Zu beantwortende Fragen:
(1) Welcher Bauauftrag kommt laut dem Rechtssatz des Verwaltungsgerichtshofs nach Vollendung des Bauwerks nur noch in Betracht?
(2) Übernimm aus dem Rechtssatz des Verwaltungsgerichtshofs den Abschnitt von „Im ersten Fall“ bis einschließlich „2006, Zl. 2004/05/0101).“ Wort für Wort.

Verwaltungsgerichtshof
08.04.2014
2012/05/0057
GRS wie 2007/05/0126 E 31. März 2008 RS 2
Es trifft nicht zu, dass ein Abbruchauftrag nach Paragraph 35, Absatz 2, Ziffer 3, NÖ BauO 1996 wegen fehlender Baubewilligung oder Anzeige des errichteten Bauwerkes nur im Falle der Vollendung des Bauwerks erteilt werden darf.
Paragraph 29, NÖ BauO 1996 regelt die Baueinstellung. Demnach hat die Baubehörde die Fortsetzung der Ausführung eines Vorhabens zu untersagen, wenn 1. die hiefür notwendige Baubewilligung (Paragraph 23,) oder Anzeige (Paragraph 15,) nicht vorliegt oder 2. bei einem bewilligten Vorhaben kein Bauführer bestellt ist.
Im ersten Fall - wenn also für die Ausführung die notwendige Baubewilligung oder Anzeige nicht vorliegt - nennt Paragraph 29, NÖ BauO 1996 als anzuordnende Maßnahme die Herstellung eines Zustandes, "der dem vorherigen entspricht". Bei konsenslosen Bauten hat man darunter die "Demolierung" verstanden (Hinweis auf das hg. Erkenntnis vom 14. November 2006, Zl. 2004/05/0181), was begrifflich nichts anderes als Abbruch im Sinne des Paragraph 35, NÖ BauO 1996 bedeutet. Für beide genannten Bauaufträge sind die Voraussetzungen die gleichen. Nach Vollendung des Bauwerks kommt jedoch nur mehr ein Abbruchauftrag nach Paragraph 35, Absatz 2, Ziffer 3, NÖ BauO 1996 in Betracht vergleiche hiezu das hg. Erkenntnis vom 31. Juli 2006, Zl. 2004/05/0101).

(Diagrammbasierte Quizaufgaben)
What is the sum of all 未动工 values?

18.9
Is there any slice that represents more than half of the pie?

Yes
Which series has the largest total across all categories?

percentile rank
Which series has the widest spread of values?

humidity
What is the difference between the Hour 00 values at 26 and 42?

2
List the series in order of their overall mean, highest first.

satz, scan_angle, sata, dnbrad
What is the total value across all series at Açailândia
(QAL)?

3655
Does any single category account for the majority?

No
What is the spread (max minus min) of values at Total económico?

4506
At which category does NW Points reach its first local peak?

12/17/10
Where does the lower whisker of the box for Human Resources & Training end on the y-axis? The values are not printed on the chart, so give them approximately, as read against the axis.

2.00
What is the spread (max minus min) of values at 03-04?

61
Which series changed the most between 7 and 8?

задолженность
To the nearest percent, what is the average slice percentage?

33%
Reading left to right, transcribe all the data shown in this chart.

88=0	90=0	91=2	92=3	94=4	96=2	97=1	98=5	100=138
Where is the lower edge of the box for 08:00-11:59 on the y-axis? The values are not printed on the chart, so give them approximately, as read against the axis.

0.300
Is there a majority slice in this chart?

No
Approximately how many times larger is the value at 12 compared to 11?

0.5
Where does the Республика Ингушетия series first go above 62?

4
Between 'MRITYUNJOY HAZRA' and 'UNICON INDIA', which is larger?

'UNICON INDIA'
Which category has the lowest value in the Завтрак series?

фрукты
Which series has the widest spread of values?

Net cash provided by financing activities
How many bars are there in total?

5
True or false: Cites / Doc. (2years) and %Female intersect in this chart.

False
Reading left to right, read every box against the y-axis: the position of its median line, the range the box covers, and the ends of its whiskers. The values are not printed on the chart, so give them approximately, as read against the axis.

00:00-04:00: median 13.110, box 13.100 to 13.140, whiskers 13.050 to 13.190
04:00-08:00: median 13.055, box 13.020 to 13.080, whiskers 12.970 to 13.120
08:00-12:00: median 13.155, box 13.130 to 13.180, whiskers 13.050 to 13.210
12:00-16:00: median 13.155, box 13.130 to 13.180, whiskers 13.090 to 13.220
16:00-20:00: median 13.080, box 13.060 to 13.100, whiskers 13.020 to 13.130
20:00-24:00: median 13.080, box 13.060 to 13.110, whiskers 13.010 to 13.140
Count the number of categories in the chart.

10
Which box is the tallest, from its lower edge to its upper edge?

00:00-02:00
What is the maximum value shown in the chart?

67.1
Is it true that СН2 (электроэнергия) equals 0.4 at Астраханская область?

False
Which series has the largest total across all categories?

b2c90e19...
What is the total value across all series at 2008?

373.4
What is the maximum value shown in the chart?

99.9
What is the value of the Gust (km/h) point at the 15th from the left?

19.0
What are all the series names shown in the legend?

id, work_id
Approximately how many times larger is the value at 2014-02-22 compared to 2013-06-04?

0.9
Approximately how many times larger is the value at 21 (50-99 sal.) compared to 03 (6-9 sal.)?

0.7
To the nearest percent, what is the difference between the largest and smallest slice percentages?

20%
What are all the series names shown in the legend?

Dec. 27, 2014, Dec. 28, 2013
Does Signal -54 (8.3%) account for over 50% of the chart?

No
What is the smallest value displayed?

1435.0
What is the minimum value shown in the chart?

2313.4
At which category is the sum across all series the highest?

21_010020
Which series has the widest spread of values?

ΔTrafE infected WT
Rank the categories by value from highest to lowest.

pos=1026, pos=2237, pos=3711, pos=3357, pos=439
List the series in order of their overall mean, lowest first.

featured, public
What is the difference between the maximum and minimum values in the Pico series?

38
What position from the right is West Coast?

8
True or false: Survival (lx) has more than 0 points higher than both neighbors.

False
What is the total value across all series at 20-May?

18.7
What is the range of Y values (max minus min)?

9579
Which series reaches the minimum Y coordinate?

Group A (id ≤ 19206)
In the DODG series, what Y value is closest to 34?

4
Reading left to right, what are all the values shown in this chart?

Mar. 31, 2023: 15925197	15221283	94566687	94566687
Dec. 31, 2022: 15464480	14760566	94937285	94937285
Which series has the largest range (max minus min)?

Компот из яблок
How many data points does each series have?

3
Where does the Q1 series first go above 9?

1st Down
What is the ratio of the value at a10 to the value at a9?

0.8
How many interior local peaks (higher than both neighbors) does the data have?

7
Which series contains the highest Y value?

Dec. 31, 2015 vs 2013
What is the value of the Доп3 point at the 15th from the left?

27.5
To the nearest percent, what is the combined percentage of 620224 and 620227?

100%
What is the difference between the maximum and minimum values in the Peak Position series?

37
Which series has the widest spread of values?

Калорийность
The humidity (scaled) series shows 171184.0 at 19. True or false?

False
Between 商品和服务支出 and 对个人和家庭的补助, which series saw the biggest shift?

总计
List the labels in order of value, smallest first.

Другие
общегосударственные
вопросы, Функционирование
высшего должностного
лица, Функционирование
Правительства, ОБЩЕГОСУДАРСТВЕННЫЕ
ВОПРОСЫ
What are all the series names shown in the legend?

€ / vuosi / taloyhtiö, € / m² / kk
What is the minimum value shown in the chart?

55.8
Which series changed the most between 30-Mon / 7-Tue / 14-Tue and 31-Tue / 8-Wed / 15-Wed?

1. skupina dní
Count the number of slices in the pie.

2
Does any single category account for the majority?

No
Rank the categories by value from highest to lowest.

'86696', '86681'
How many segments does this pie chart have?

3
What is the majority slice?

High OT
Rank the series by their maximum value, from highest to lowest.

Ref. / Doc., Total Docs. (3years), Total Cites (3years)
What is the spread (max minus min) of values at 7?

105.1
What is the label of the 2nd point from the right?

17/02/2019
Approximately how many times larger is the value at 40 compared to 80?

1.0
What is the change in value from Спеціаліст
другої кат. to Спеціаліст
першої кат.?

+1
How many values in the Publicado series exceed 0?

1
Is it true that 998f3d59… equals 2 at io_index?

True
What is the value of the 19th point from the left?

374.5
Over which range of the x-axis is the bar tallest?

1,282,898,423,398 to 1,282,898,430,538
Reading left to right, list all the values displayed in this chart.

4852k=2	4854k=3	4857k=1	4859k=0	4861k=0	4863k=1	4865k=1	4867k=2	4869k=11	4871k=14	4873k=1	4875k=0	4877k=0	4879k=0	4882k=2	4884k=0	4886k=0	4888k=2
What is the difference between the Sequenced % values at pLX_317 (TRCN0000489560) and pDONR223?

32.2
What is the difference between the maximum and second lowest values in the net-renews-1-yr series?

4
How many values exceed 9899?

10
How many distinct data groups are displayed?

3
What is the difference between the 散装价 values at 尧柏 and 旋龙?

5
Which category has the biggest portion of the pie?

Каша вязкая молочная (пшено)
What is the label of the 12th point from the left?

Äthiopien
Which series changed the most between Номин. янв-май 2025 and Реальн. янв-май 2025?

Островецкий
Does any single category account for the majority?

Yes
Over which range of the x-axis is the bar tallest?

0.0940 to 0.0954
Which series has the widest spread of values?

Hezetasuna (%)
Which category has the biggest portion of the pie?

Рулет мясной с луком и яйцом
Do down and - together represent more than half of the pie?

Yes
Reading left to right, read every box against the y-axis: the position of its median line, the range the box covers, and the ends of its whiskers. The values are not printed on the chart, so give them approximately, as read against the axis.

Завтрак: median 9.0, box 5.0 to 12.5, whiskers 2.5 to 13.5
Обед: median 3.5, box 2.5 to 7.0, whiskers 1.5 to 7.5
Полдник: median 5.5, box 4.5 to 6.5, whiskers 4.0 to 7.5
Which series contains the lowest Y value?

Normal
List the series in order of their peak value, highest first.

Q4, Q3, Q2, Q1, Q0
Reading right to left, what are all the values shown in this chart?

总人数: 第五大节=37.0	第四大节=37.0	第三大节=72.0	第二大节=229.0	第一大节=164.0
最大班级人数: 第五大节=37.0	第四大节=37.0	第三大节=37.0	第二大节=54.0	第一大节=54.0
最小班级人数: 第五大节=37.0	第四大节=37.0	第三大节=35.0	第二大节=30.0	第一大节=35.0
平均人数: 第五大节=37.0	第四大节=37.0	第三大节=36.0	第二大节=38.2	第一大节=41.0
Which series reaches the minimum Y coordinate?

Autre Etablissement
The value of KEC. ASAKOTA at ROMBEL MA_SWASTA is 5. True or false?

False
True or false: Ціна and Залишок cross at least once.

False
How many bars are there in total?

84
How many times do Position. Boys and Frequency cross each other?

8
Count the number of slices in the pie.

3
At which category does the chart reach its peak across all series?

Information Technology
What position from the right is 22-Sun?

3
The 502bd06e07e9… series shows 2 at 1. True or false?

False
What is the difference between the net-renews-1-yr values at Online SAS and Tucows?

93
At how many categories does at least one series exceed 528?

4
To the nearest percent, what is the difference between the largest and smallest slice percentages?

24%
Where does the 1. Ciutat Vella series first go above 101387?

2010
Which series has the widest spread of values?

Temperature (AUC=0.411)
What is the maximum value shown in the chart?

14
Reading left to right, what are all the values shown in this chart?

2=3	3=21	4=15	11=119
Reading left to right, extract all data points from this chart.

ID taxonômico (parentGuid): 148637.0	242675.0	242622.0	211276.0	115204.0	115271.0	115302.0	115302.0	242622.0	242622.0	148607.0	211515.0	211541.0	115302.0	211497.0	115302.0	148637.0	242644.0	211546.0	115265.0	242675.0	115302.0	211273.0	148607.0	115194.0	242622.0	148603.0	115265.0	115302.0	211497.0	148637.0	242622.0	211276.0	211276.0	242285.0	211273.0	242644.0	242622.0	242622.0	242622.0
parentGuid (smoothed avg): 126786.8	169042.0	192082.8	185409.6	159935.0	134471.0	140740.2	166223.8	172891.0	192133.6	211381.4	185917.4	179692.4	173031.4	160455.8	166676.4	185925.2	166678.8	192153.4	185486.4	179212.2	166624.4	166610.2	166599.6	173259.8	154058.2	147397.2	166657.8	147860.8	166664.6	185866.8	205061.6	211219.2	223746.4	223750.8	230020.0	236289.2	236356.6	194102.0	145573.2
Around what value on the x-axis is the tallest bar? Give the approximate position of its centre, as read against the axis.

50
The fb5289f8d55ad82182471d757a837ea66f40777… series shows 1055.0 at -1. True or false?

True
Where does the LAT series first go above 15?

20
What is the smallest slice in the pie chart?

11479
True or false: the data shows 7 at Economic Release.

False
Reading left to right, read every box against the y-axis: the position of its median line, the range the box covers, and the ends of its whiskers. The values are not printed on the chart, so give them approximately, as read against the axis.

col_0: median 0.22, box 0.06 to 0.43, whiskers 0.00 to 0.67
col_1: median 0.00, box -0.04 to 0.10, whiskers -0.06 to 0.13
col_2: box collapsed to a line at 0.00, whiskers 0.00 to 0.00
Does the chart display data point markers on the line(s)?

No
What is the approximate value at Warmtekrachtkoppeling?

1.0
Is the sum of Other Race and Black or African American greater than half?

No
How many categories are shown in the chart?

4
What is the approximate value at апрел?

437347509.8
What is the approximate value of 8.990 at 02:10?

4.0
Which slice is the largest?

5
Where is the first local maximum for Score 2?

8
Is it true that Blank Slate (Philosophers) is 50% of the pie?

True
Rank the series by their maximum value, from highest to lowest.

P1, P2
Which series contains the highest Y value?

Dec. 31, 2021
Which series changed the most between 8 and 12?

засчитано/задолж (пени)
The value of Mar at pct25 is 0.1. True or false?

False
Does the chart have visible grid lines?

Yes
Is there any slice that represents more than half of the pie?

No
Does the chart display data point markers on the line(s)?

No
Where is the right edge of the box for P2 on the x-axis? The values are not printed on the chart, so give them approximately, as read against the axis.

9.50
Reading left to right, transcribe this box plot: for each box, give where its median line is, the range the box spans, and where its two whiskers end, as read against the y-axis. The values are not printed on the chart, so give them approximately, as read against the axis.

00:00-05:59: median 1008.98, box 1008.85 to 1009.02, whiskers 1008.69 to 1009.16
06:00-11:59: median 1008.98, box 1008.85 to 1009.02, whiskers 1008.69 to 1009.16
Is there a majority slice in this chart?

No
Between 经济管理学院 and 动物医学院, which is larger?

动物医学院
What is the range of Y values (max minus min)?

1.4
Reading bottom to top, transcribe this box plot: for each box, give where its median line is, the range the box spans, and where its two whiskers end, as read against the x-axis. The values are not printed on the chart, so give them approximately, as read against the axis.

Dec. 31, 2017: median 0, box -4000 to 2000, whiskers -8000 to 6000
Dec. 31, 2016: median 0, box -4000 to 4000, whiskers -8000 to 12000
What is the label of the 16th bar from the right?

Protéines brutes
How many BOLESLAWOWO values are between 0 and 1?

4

Lösungen der Aufgaben:
(1) Nur mehr ein Abbruchauftrag nach Paragraph 35, Absatz 2, Ziffer 3, NÖ BauO 1996.

(2)
Im ersten Fall - wenn also für die Ausführung die notwendige Baubewilligung oder Anzeige nicht vorliegt - nennt Paragraph 29, NÖ BauO 1996 als anzuordnende Maßnahme die Herstellung eines Zustandes, "der dem vorherigen entspricht". Bei konsenslosen Bauten hat man darunter die "Demolierung" verstanden (Hinweis auf das hg. Erkenntnis vom 14. November 2006, Zl. 2004/05/0181), was begrifflich nichts anderes als Abbruch im Sinne des Paragraph 35, NÖ BauO 1996 bedeutet. Für beide genannten Bauaufträge sind die Voraussetzungen die gleichen. Nach Vollendung des Bauwerks kommt jedoch nur mehr ein Abbruchauftrag nach Paragraph 35, Absatz 2, Ziffer 3, NÖ BauO 1996 in Betracht vergleiche hiezu das hg. Erkenntnis vom 31. Juli 2006, Zl. 2004/05/0101).